Studio album by Yung Lean
- Released: 2 May 2025
- Genre: Indie rock; art pop; electronica;
- Length: 38:56
- Label: World Affairs
- Producer: Car!ton; Emmanuel Hailemariam; Eurohead; Ging; Marcus White; Oneohtrix Point Never; Rami Dawod; Oscar Ulfheden; Reece Weinberg; Rex Kudo; Sir Dylan;

Yung Lean chronology
| Psykos (2024) | Jonatan (2025) |  |

Singles from Jonatan
- "Forever Yung" Released: 21 February 2025; "Babyface Maniacs" Released: 28 March 2025;

= Jonatan (album) =

Jonatan is the fifth studio album by Swedish rapper Yung Lean. It was self-released through his label, World Affairs, on 2 May 2025.

== Background and release ==
Jonatan was self-released through Yung Lean's independent label World Affairs on 2 May 2025.

== Critical reception ==

Jonatan received a favorable review from Paste as well as mixed reviews from Pitchfork, RapReviews, and Sputnikmusic.

**STORED DATA:**
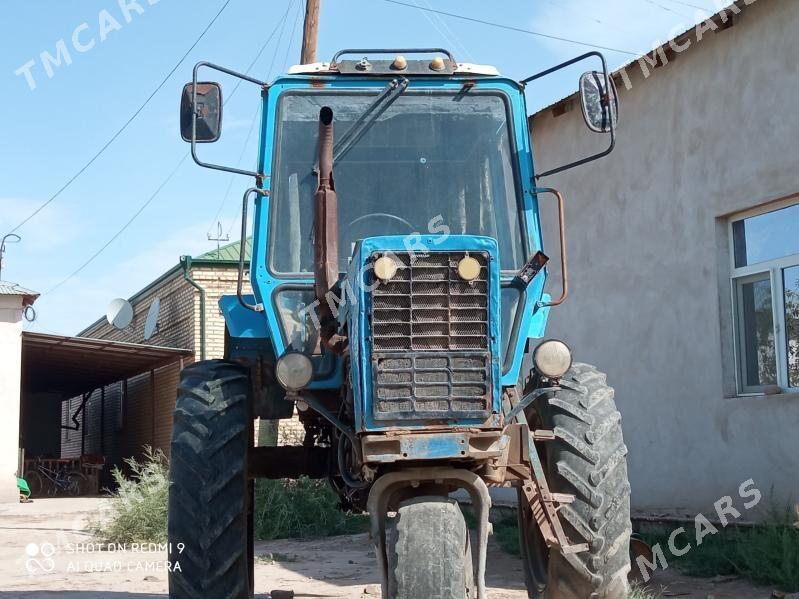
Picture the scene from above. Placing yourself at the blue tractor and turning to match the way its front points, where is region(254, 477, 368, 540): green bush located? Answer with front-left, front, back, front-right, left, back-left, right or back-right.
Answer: back

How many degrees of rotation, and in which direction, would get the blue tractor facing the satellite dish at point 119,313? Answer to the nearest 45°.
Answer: approximately 180°

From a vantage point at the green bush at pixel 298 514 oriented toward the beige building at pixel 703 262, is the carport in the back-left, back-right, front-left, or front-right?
back-left

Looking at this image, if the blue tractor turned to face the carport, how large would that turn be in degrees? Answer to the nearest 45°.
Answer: approximately 180°

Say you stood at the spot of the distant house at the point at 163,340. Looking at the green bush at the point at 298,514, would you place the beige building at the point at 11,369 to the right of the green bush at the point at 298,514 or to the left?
right

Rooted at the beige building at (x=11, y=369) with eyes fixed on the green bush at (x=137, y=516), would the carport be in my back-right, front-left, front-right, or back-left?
back-left

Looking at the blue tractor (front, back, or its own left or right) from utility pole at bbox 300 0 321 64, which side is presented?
back

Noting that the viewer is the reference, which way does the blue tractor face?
facing the viewer

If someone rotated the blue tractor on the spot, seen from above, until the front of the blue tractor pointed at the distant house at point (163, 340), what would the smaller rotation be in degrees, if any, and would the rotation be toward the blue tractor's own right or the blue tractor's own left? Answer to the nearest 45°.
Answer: approximately 180°
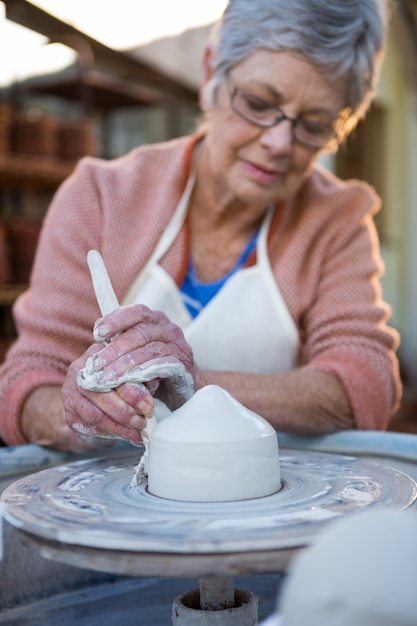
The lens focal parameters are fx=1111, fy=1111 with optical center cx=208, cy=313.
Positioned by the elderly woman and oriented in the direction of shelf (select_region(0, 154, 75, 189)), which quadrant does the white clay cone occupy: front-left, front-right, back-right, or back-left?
back-left

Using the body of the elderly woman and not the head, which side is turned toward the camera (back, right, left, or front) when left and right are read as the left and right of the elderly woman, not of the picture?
front

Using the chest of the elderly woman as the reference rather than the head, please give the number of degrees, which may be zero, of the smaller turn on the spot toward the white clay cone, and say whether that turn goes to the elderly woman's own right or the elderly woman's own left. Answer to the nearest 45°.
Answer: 0° — they already face it

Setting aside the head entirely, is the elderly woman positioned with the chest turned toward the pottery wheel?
yes

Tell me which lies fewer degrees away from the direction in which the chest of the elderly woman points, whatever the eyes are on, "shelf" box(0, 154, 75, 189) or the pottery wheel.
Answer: the pottery wheel

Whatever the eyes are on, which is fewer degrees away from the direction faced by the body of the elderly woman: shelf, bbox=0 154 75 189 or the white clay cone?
the white clay cone

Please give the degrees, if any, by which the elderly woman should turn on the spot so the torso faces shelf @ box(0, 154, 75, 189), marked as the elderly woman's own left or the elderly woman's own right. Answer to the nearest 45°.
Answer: approximately 180°
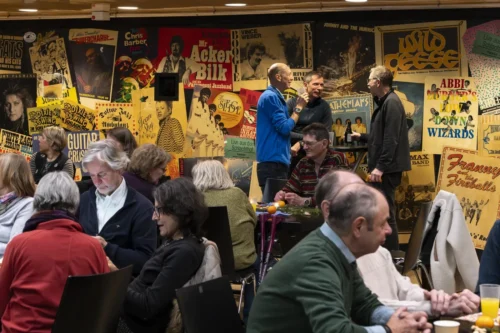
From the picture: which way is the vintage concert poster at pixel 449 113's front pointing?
toward the camera

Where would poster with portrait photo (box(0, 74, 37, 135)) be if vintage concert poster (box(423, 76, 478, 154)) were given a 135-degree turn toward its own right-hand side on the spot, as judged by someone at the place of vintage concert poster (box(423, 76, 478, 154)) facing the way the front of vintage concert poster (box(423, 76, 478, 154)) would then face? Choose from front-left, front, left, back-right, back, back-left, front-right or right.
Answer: front-left

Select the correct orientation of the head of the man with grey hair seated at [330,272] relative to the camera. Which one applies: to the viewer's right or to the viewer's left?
to the viewer's right

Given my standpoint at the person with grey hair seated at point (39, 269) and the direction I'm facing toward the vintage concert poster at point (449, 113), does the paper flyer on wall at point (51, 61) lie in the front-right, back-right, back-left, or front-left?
front-left

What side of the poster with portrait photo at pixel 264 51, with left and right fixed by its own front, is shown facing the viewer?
front

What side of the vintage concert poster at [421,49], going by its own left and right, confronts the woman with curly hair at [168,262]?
front

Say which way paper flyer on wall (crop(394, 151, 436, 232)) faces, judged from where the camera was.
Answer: facing the viewer

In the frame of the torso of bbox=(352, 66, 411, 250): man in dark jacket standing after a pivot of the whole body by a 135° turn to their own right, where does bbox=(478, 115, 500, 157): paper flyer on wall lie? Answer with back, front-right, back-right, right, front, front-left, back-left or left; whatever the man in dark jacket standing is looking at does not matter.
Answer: front

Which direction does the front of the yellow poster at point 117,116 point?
toward the camera

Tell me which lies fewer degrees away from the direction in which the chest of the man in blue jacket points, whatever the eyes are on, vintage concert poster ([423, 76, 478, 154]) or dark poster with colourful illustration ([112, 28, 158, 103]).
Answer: the vintage concert poster

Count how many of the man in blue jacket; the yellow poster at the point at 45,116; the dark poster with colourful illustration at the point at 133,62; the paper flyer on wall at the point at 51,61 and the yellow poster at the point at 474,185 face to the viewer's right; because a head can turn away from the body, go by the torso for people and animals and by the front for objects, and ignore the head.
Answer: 1

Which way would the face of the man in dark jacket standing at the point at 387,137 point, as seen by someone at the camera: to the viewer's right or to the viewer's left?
to the viewer's left

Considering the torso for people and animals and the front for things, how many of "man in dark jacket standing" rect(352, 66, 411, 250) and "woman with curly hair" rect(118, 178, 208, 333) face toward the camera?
0

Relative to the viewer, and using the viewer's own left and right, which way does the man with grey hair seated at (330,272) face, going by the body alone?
facing to the right of the viewer

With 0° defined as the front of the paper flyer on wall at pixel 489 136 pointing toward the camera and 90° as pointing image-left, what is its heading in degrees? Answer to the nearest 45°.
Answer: approximately 0°

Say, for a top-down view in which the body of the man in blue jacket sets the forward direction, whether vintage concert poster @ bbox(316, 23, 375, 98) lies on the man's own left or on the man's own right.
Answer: on the man's own left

**REQUIRED WORK:**
Please translate this sentence from the Jonatan album page into Spanish: "Jonatan is the fifth studio album by Swedish rapper Yung Lean."

**ANSWER BELOW:**
Jonatan es el quinto álbum de estudio del rapero sueco Yung Lean.